### GIVEN INFORMATION

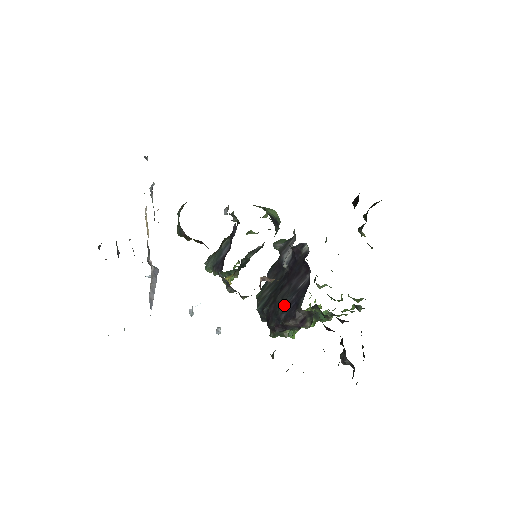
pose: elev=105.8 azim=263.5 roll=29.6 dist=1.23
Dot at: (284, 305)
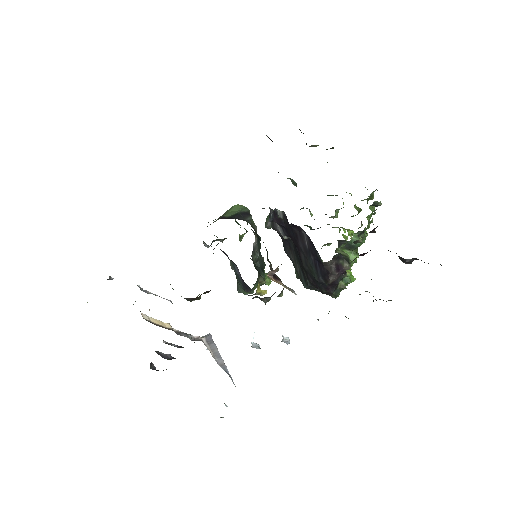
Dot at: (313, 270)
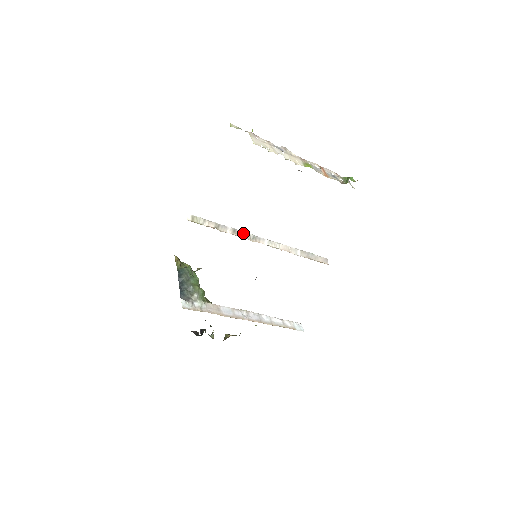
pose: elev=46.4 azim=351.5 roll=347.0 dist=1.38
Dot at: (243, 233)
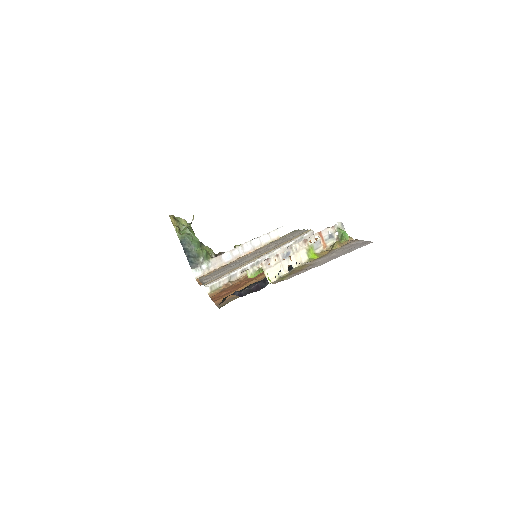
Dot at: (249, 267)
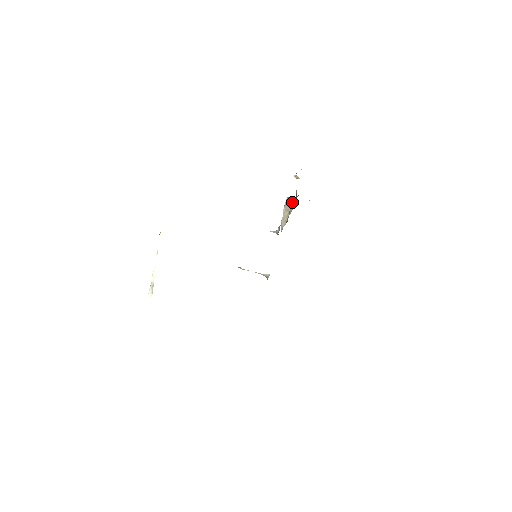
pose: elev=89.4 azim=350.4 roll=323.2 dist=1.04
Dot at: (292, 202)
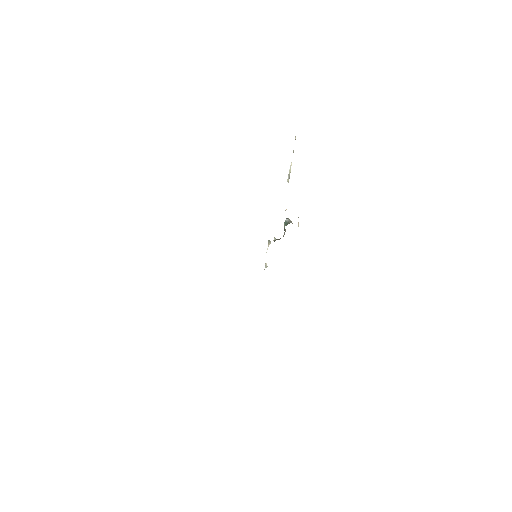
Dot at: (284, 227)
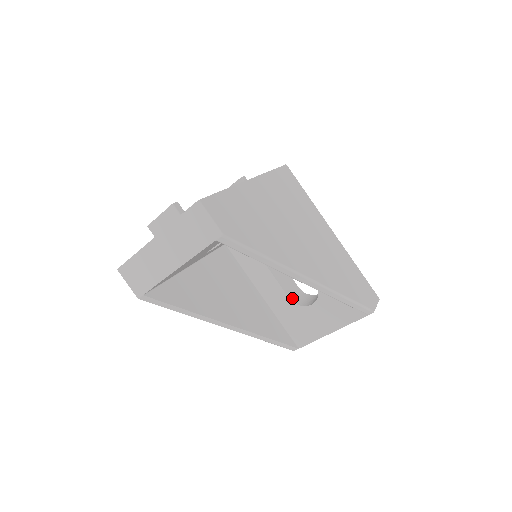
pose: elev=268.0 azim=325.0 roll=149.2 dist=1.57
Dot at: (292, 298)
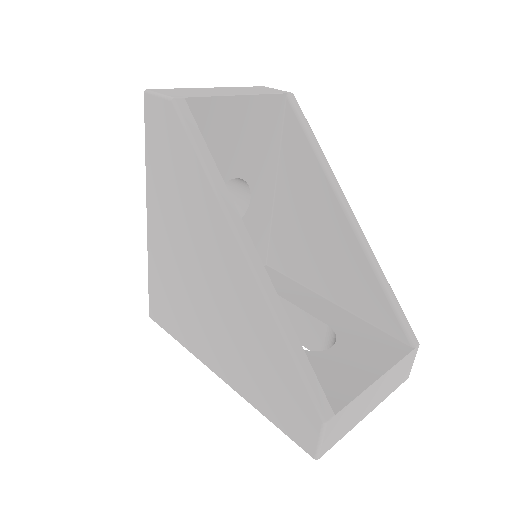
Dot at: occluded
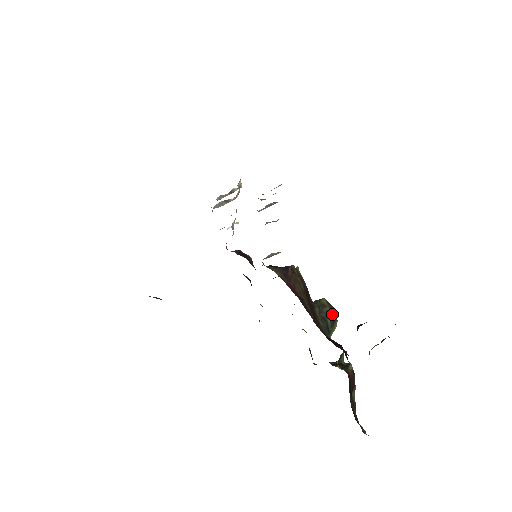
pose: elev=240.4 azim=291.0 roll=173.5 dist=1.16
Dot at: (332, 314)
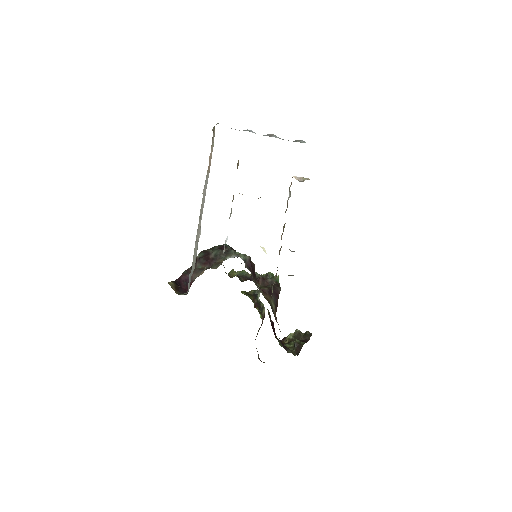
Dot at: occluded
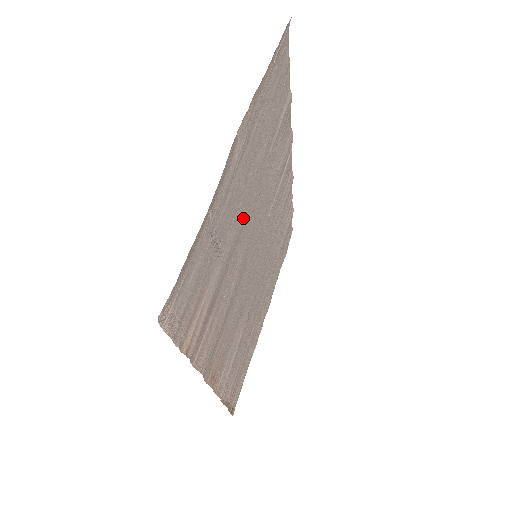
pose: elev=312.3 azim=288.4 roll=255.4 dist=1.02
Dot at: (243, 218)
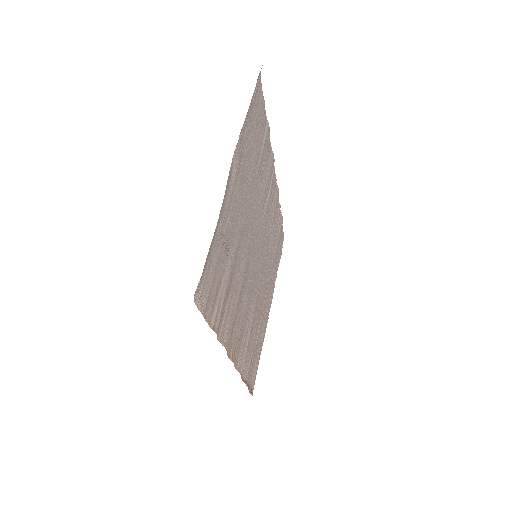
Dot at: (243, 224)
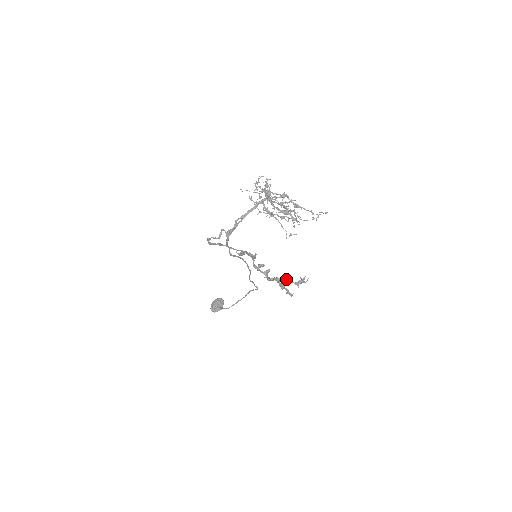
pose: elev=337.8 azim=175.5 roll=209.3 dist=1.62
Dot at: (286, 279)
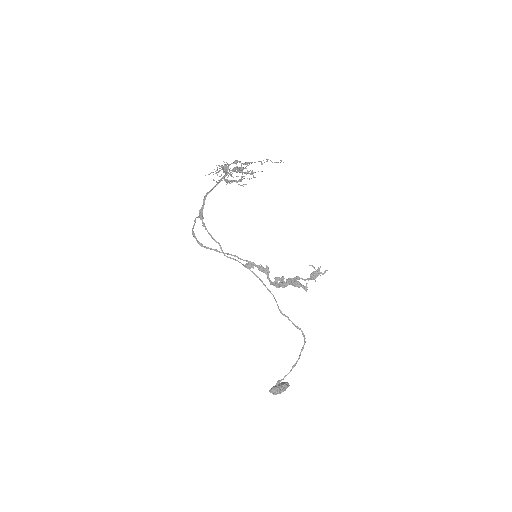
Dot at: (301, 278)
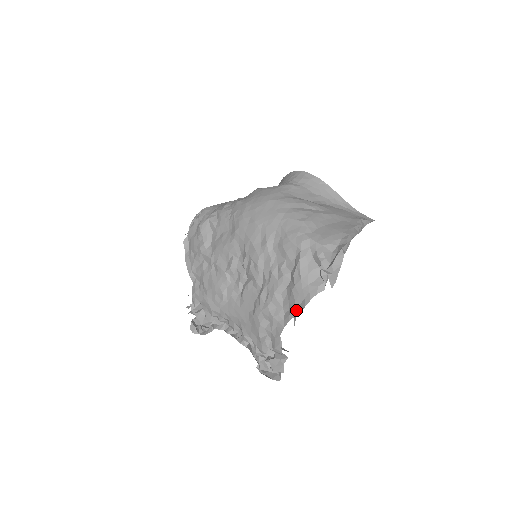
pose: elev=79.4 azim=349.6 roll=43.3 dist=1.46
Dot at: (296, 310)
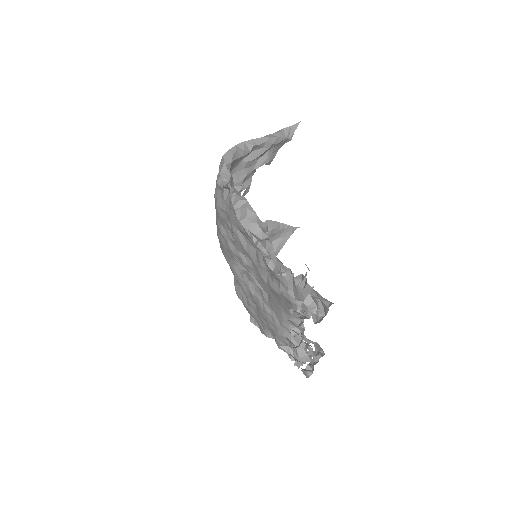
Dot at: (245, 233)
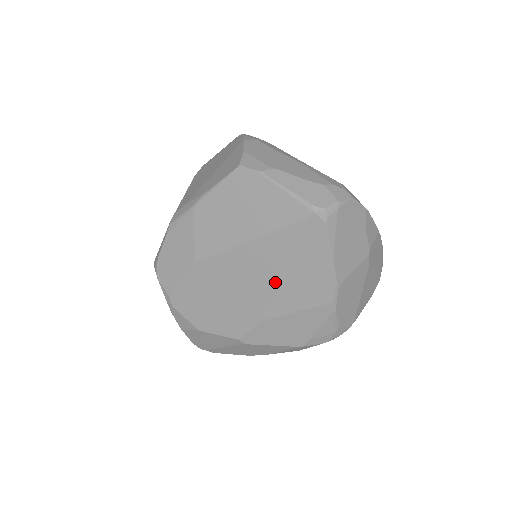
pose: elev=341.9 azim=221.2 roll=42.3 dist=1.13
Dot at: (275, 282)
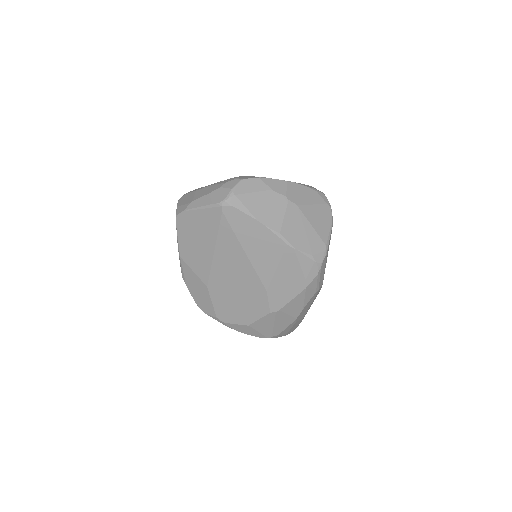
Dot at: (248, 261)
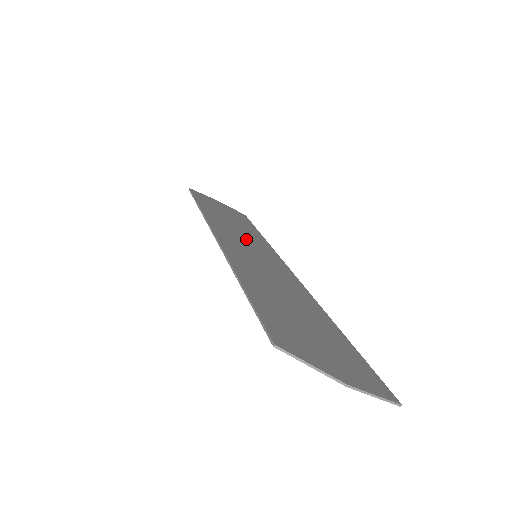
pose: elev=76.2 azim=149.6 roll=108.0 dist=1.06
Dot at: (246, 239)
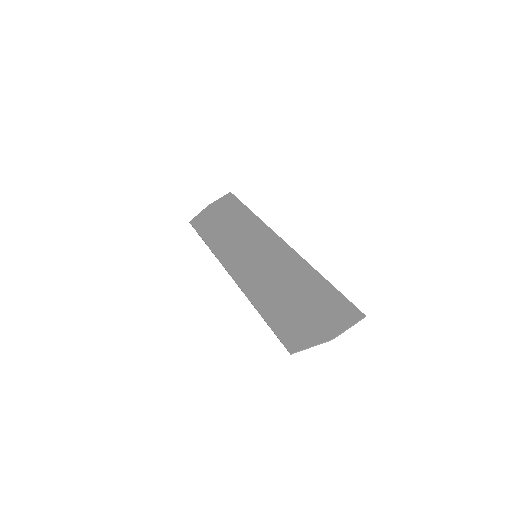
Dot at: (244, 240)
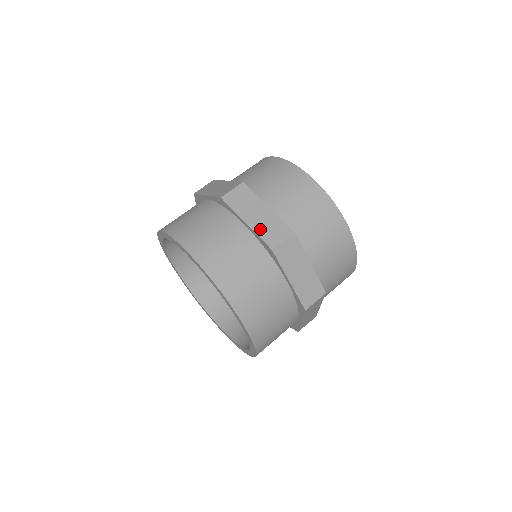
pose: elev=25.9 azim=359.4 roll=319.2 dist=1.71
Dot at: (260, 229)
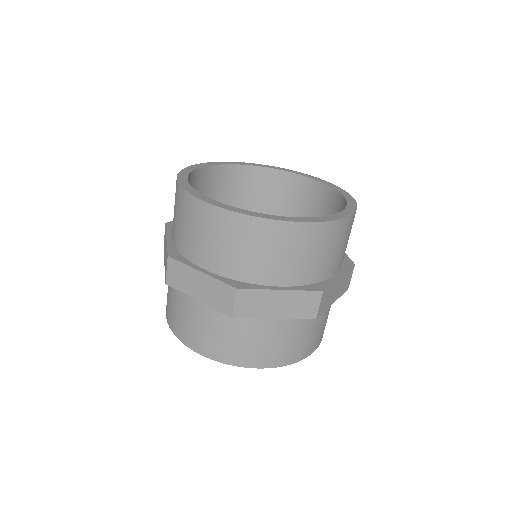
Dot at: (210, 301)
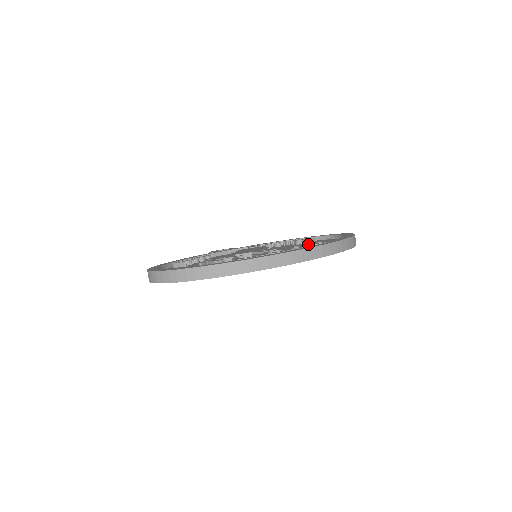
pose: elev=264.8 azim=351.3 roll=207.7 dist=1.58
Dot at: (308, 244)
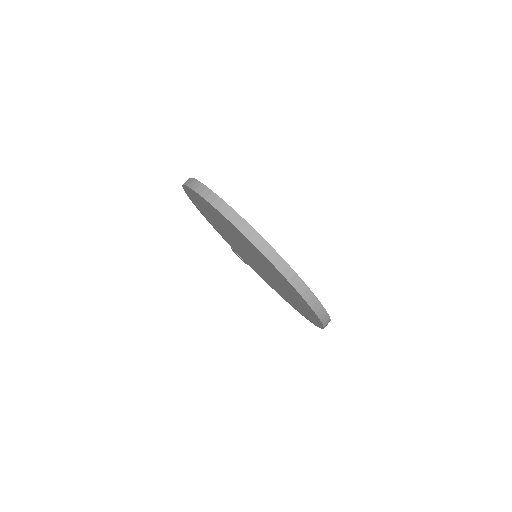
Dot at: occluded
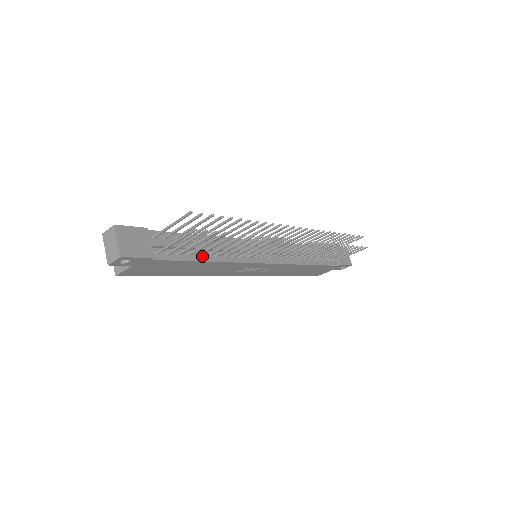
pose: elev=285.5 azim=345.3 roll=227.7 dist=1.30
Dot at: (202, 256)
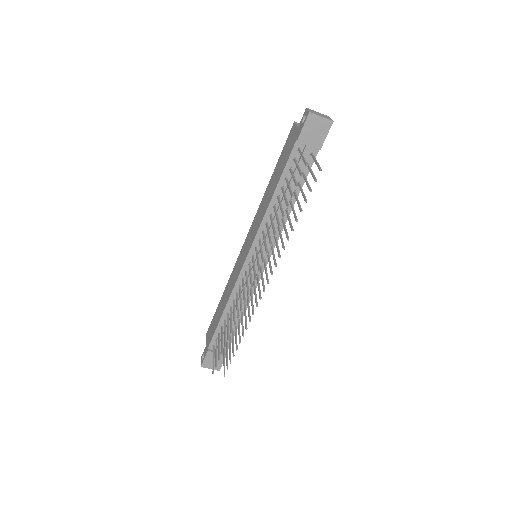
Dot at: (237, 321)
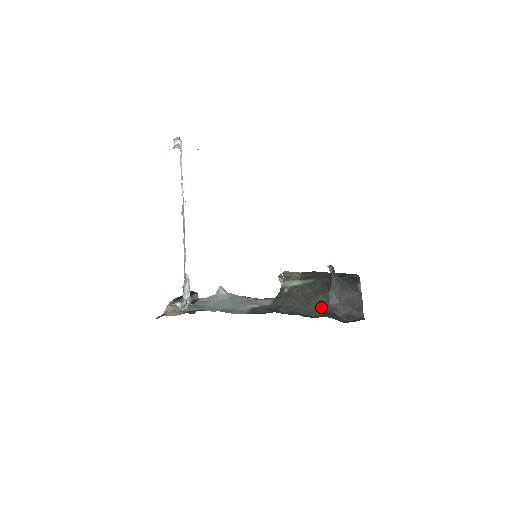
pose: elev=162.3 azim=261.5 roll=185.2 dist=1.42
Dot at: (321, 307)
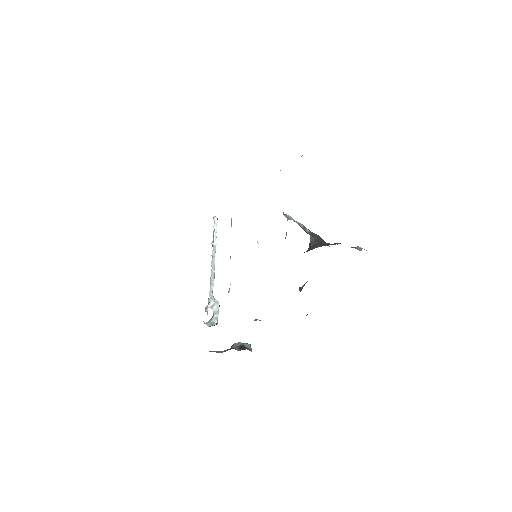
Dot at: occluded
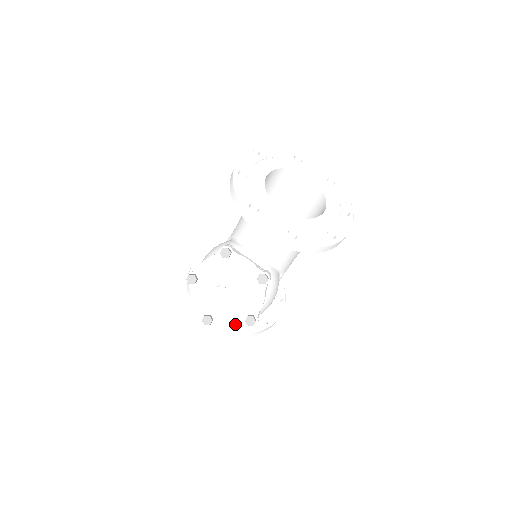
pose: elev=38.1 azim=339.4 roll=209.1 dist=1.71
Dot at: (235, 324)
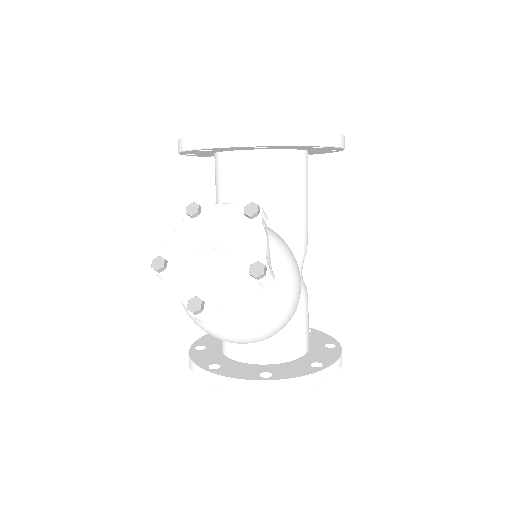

### WHAT IS EXPECTED
Please echo the lines above, starting at the very first one and continuing through the line with "Dot at: (243, 224)", that line included. Leave the pictures out of your answer.

### RESULT OF THIS EXERCISE
pose: elev=105.8 azim=263.5 roll=29.6 dist=1.23
Dot at: (284, 305)
Dot at: (313, 270)
pose: elev=46.4 azim=351.5 roll=347.0 dist=1.38
Dot at: (243, 233)
Dot at: (249, 267)
pose: elev=89.4 azim=350.4 roll=323.2 dist=1.04
Dot at: (292, 202)
Dot at: (284, 227)
pose: elev=268.0 azim=325.0 roll=149.2 dist=1.57
Dot at: (292, 298)
Dot at: occluded
pose: elev=240.4 azim=291.0 roll=173.5 dist=1.16
Dot at: (332, 314)
Dot at: occluded
pose: elev=312.3 azim=288.4 roll=255.4 dist=1.02
Dot at: (243, 218)
Dot at: (243, 224)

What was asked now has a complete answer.